Reputation: 372
I have a lambda function that connects to a MongoDB instance, and am adding a connection pool reuse logic so that when a container is reused by lambda, the previous connection is reused instead of creating a new one.
In my database.ts
file, previously there was a single export const db = mongo.createConnection(..)
that was being used everywhere in the code, which created a new connection on every function invocation.
Now, as per online tutorials, I stored the actual connection variable in a global variable in the file and converted the export to a function which checks whether the above-mentioned connection object is not null
, and if so returns it without creating a new connection. If it is indeed null
, then it creates a connection and assigns the result of createConnection
to the variable and also returns it.
Of course, I needed to convert all the usages of db
to db()
, since it was a function now. Logs added in the file indicated that the connection was indeed being reused for all subsequent calls to db
after the first one.
Then, I converted db
into an IIFE and back to a normal export. I imagined that instead of having to go and replace all usages to a function call, it'd be better to call it in the file instead and then export it.
However now, what's happening is strange. The first invocation shows that a new connection is being created. (=> Creating a new database connection
) in the code. However on subsequent invocations, none of the log statements are printed. Ideally, shouldn't (=> Reusing an existing connection
) be printed on the console? I suppose the connection is still being reused since the first log does not appear, but why does this phenomenon occur?

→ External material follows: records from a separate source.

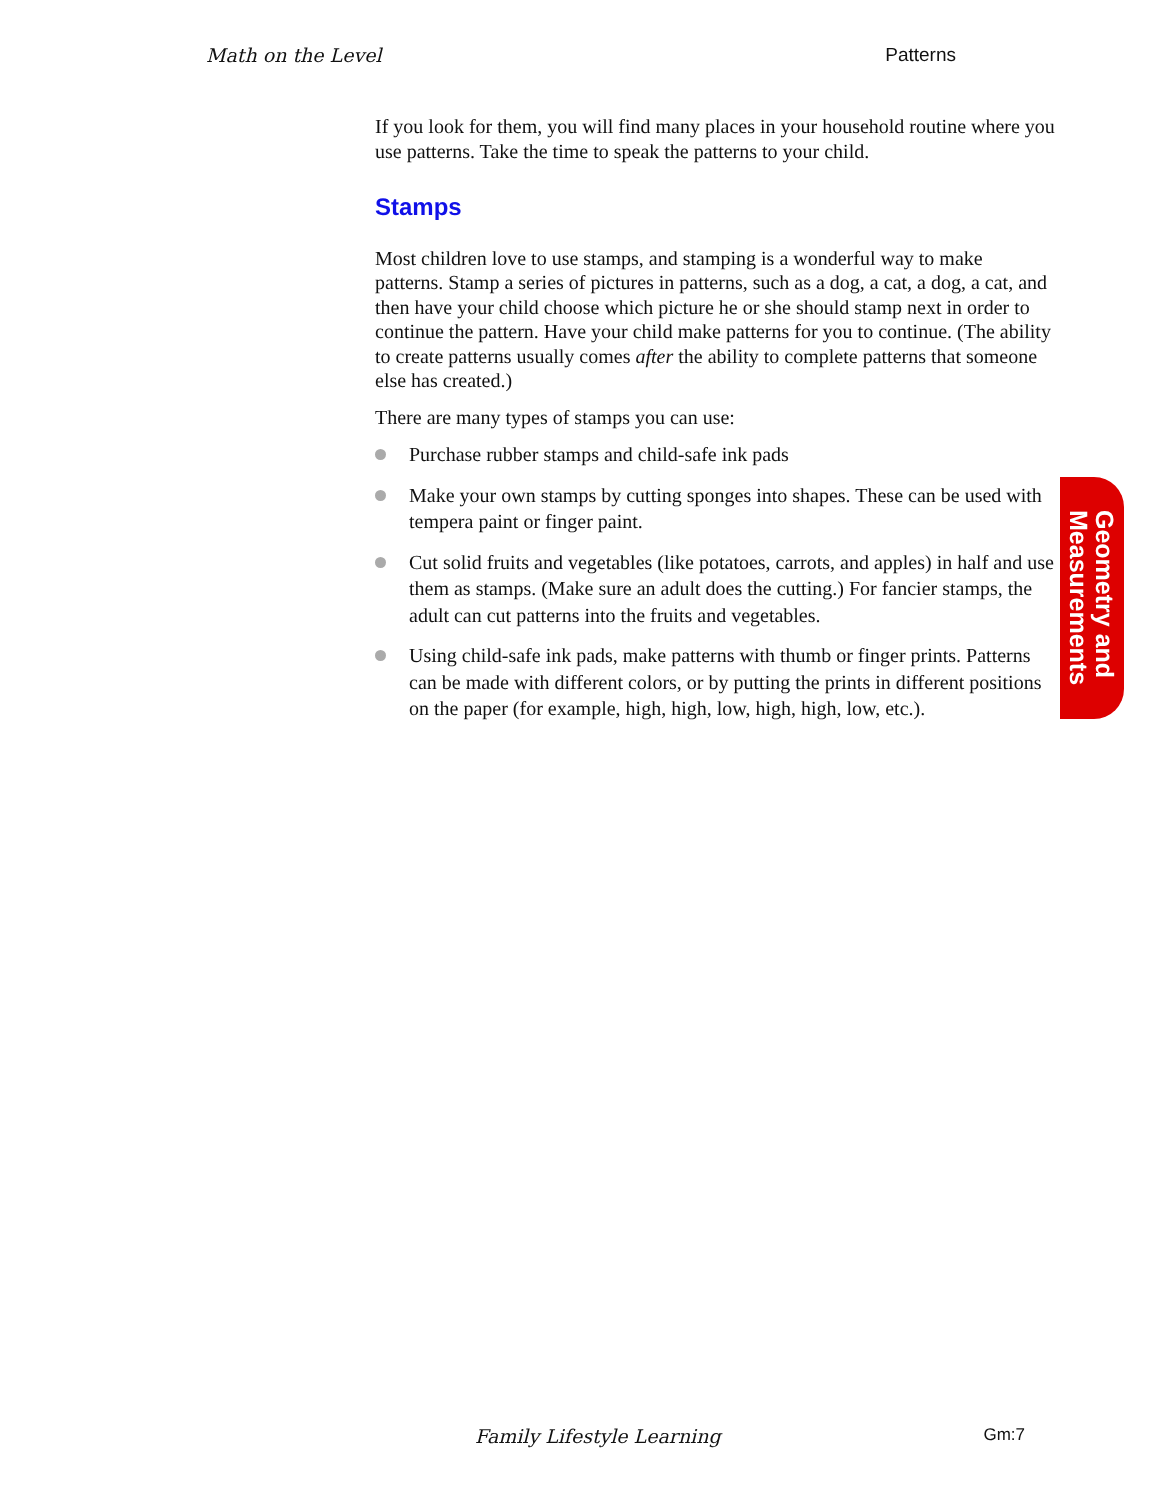Math on the Level Patterns
If you look for them, you will find many places in your household routine where you use patterns. Take the time to speak the patterns to your child.
Stamps
Most children love to use stamps, and stamping is a wonderful way to make patterns. Stamp a series of pictures in patterns, such as a dog, a cat, a dog, a cat, and then have your child choose which picture he or she should stamp next in order to continue the pattern. Have your child make patterns for you to continue. (The ability to create patterns usually comes after the ability to complete patterns that someone else has created.)
There are many types of stamps you can use:
Purchase rubber stamps and child-safe ink pads
Make your own stamps by cutting sponges into shapes. These can be used with tempera paint or finger paint.
Cut solid fruits and vegetables (like potatoes, carrots, and apples) in half and use them as stamps. (Make sure an adult does the cutting.) For fancier stamps, the adult can cut patterns into the fruits and vegetables.
Using child-safe ink pads, make patterns with thumb or finger prints. Patterns can be made with different colors, or by putting the prints in different positions on the paper (for example, high, high, low, high, high, low, etc.).
Geometry and
Measurements
Family Lifestyle Learning Gm:7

I know it has something to do with how modules are require
d or cached and how AWS Lambda handles JS modules. Any further insight will be helpful.
let connection: mongoose.Connection | null = null;
let isPreviousConnectionAvailable = false;
export const db = (() => {
if (!isPreviousConnectionAvailable) {
log.debug('=> Creating a new database connection.');
connection = mongoose.createConnection(dbConnectionURL, { useNewUrlParser: true });
isPreviousConnectionAvailable = true;
} else {
log.debug('=> Reusing an existing database connection');
}
return connection;
})();
Upvotes: 3
Views: 224
Reputation: 341
The logs are not going to be printed. As it gets called the first time it gets imported and then subsequently you are accessing the same constant when the container is warm. It is the expected behavior.